Comparison of three different ELISAs for the detection of recombinant, native and plasma IL-17A
Mohamad Bachar Ismail,
Selma Olsson Åkefeldt,
Magda Lourda,
Désirée Gavhed,
Rémi Gayet,
Maurizio Aricò,
Jan-Inge Henter,
Christine Delprat,
Hélène Valentin
Affiliations
Mohamad Bachar Ismail
Laboratoire Microbiologie Santé et Environnement, Doctoral School of Sciences and Technology, Faculty of Public Health, Lebanese University, Tripoli, Lebanon
Selma Olsson Åkefeldt
Childhood Cancer Research Unit, Department of Women's and Children's Health, Karolinska Institutet, Karolinska University Hospital, Stockholm, Sweden; Theme of Children's and Women's Health, Karolinska University Hospital, Stockholm, Sweden
Magda Lourda
Childhood Cancer Research Unit, Department of Women's and Children's Health, Karolinska Institutet, Karolinska University Hospital, Stockholm, Sweden; Center for Infectious Medicine, Department of Medicine, Karolinska Institutet, Stockholm, Sweden
Désirée Gavhed
Childhood Cancer Research Unit, Department of Women's and Children's Health, Karolinska Institutet, Karolinska University Hospital, Stockholm, Sweden
Rémi Gayet
Faculté de Médecine, Groupe sur l'Immunité des Muqueuses et Agents Pathogènes (GIMAP), 10 rue de la Marandière, 42270 Saint Priest en Jarez, France
Maurizio Aricò
Azienda Ospedaliero-Universitaria A. Meyer Children Hospital, Firenze, Italy; Ospedale Pediatrico Giovanni XXIII Azienda Ospedaliero Universitaria Consorziale Policlinico Bari
Jan-Inge Henter
Childhood Cancer Research Unit, Department of Women's and Children's Health, Karolinska Institutet, Karolinska University Hospital, Stockholm, Sweden; Theme of Children's and Women's Health, Karolinska University Hospital, Stockholm, Sweden
Christine Delprat
UnivLyon, Université Claude Bernard Lyon 1, Villeurbanne, France; INSERM U1052, CNRS UMR5686, Cancer Research Center of Lyon (CRCL), Lyon, France
Hélène Valentin
INSERM U1052, CNRS UMR5686, Cancer Research Center of Lyon (CRCL), Lyon, France; Corresponding author.

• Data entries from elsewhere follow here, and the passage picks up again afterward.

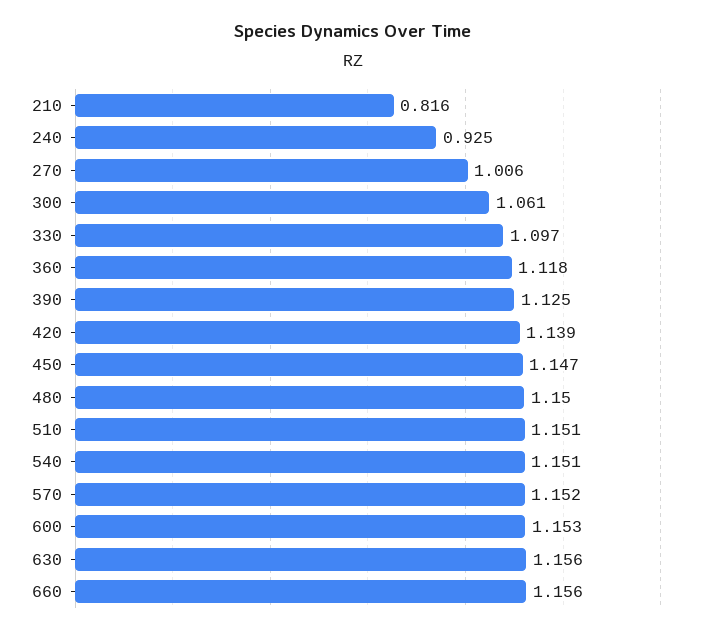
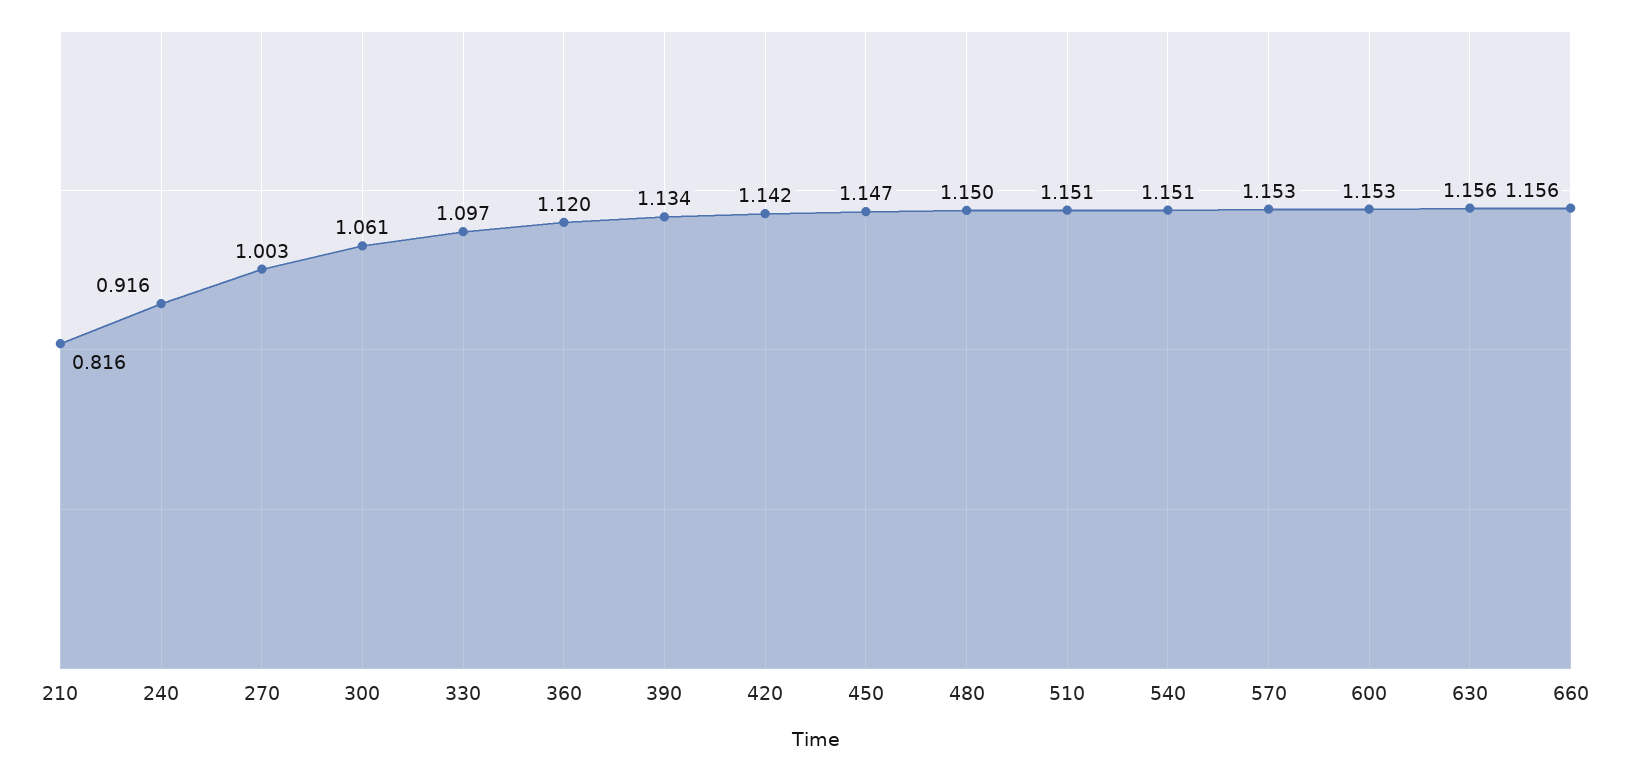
240: 0.925 -> 0.916
270: 1.006 -> 1.003
360: 1.118 -> 1.12
390: 1.125 -> 1.134
420: 1.139 -> 1.142
570: 1.152 -> 1.153

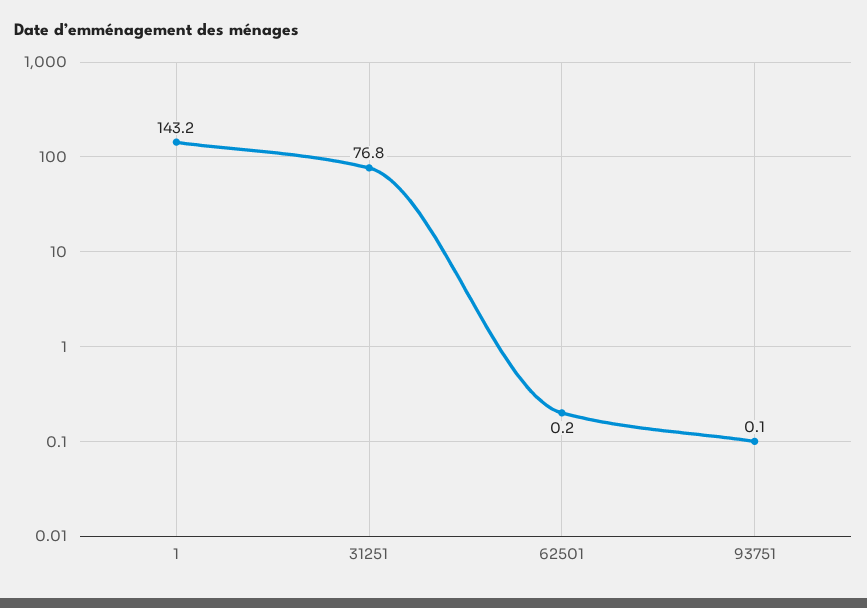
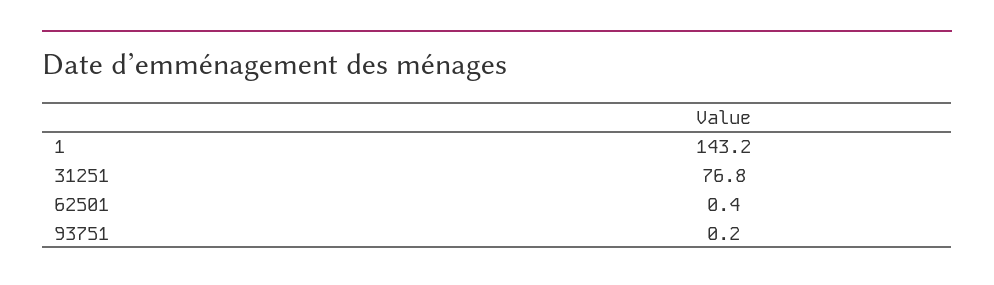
62501: 0.2 -> 0.4
93751: 0.1 -> 0.2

Plasma IL-17A detection in Langerhans Cell Histiocytosis (LCH) is currently a source of debate. Indeed, 500-P07G (PeproTech) and 41802 (R&D Systems) anti-IL-17A antibodies have been suspected to recognize nonspecific proteins. To resolve this discrepancy, we set up two new ELISAs by using 41802 or neutralizing eBio64CAP17 (eBioscience) capture monoclonal antibodies that we compared to the commercial PeproTech ELISA kit. The three ELISAs, called E_500-P07G, E_41802 and E_eBio64CAP17, differ in their anti-IL-17A capture antibodies: either polyclonal, monoclonal or neutralizing monoclonal antibodies, respectively. Here, we show that these ELISAs had a similar capacity to specifically detect recombinant or native human IL-17A. However, a significantly lower plasma IL-17A detection was obtained with E_41802 compared to the two other ELISAs. Both E_500-P07G and E_eBio64CAP17 showed similar results. Consequently, we propose that the use of E_500-P07G and E_eBio64CAP17 may ensure more accurate and reliable results in the context of LCH studies. The highest plasma IL-17A levels in LCH patients compared to controls detected by both E_500-P07G and E_eBio64CAP17 ELISAs led us to propose these latter as reference techniques to investigate IL-17A as a potential new biomarker in LCH. • The customization of a new E_eBio64CAP17 ELISA is suitable to detect human IL-17A. • E_eBio64CAP17 ELISA protocol differs only in the anti-IL-17A capture antibody compared to the commercial E_500-P07G PeproTech kit. • Data generated using the E_eBio64CAP17 ELISA are consistent with the PeproTech kit.